### Text-based design files
##############################

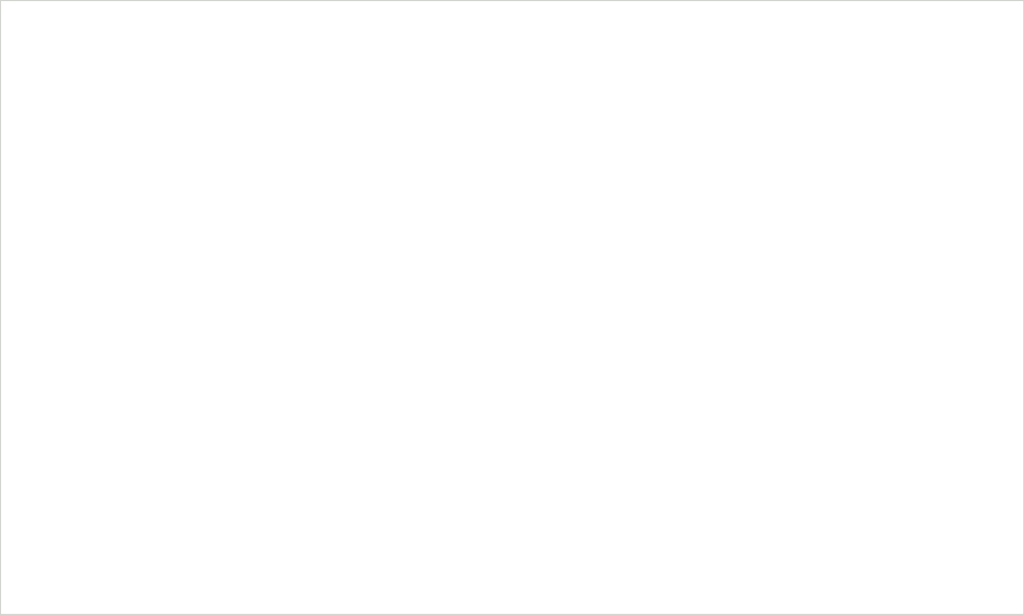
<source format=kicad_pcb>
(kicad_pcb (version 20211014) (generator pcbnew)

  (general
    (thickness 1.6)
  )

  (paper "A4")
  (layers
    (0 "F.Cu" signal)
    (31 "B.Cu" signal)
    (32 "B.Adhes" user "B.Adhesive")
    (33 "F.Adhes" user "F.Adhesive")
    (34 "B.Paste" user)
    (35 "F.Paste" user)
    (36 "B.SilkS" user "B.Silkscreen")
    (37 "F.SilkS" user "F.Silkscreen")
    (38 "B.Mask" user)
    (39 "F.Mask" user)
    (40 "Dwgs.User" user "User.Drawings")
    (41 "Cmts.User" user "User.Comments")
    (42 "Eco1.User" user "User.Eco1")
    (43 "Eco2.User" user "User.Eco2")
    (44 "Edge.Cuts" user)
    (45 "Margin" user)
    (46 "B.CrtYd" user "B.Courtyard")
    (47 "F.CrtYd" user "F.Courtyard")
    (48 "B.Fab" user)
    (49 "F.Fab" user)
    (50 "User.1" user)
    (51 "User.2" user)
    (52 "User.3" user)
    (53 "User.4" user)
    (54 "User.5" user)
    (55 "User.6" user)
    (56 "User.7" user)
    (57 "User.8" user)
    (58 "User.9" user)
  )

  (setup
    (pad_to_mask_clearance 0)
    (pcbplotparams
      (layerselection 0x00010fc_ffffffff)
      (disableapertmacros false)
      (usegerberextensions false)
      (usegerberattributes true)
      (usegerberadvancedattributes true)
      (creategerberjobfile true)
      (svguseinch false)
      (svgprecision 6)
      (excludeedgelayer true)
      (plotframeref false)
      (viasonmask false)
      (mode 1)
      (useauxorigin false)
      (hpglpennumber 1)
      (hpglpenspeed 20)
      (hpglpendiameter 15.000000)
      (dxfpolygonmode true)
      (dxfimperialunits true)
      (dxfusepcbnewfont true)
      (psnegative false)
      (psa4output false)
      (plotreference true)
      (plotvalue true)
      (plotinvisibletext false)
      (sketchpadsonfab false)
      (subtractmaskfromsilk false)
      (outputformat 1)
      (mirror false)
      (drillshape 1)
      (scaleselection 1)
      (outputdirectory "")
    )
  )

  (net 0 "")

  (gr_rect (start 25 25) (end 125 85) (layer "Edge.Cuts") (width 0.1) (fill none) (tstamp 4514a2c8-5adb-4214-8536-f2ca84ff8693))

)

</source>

##############################

### WHAT IS NEEDED
Leave out the pictures, and write out all the remaining data above exactly.

### WRITTEN ANSWER
<source format=kicad_pcb>
(kicad_pcb (version 20211014) (generator pcbnew)

  (general
    (thickness 1.6)
  )

  (paper "A4")
  (layers
    (0 "F.Cu" signal)
    (31 "B.Cu" signal)
    (32 "B.Adhes" user "B.Adhesive")
    (33 "F.Adhes" user "F.Adhesive")
    (34 "B.Paste" user)
    (35 "F.Paste" user)
    (36 "B.SilkS" user "B.Silkscreen")
    (37 "F.SilkS" user "F.Silkscreen")
    (38 "B.Mask" user)
    (39 "F.Mask" user)
    (40 "Dwgs.User" user "User.Drawings")
    (41 "Cmts.User" user "User.Comments")
    (42 "Eco1.User" user "User.Eco1")
    (43 "Eco2.User" user "User.Eco2")
    (44 "Edge.Cuts" user)
    (45 "Margin" user)
    (46 "B.CrtYd" user "B.Courtyard")
    (47 "F.CrtYd" user "F.Courtyard")
    (48 "B.Fab" user)
    (49 "F.Fab" user)
    (50 "User.1" user)
    (51 "User.2" user)
    (52 "User.3" user)
    (53 "User.4" user)
    (54 "User.5" user)
    (55 "User.6" user)
    (56 "User.7" user)
    (57 "User.8" user)
    (58 "User.9" user)
  )

  (setup
    (pad_to_mask_clearance 0)
    (pcbplotparams
      (layerselection 0x00010fc_ffffffff)
      (disableapertmacros false)
      (usegerberextensions false)
      (usegerberattributes true)
      (usegerberadvancedattributes true)
      (creategerberjobfile true)
      (svguseinch false)
      (svgprecision 6)
      (excludeedgelayer true)
      (plotframeref false)
      (viasonmask false)
      (mode 1)
      (useauxorigin false)
      (hpglpennumber 1)
      (hpglpenspeed 20)
      (hpglpendiameter 15.000000)
      (dxfpolygonmode true)
      (dxfimperialunits true)
      (dxfusepcbnewfont true)
      (psnegative false)
      (psa4output false)
      (plotreference true)
      (plotvalue true)
      (plotinvisibletext false)
      (sketchpadsonfab false)
      (subtractmaskfromsilk false)
      (outputformat 1)
      (mirror false)
      (drillshape 1)
      (scaleselection 1)
      (outputdirectory "")
    )
  )

  (net 0 "")

  (gr_rect (start 25 25) (end 125 85) (layer "Edge.Cuts") (width 0.1) (fill none) (tstamp 4514a2c8-5adb-4214-8536-f2ca84ff8693))

)

</source>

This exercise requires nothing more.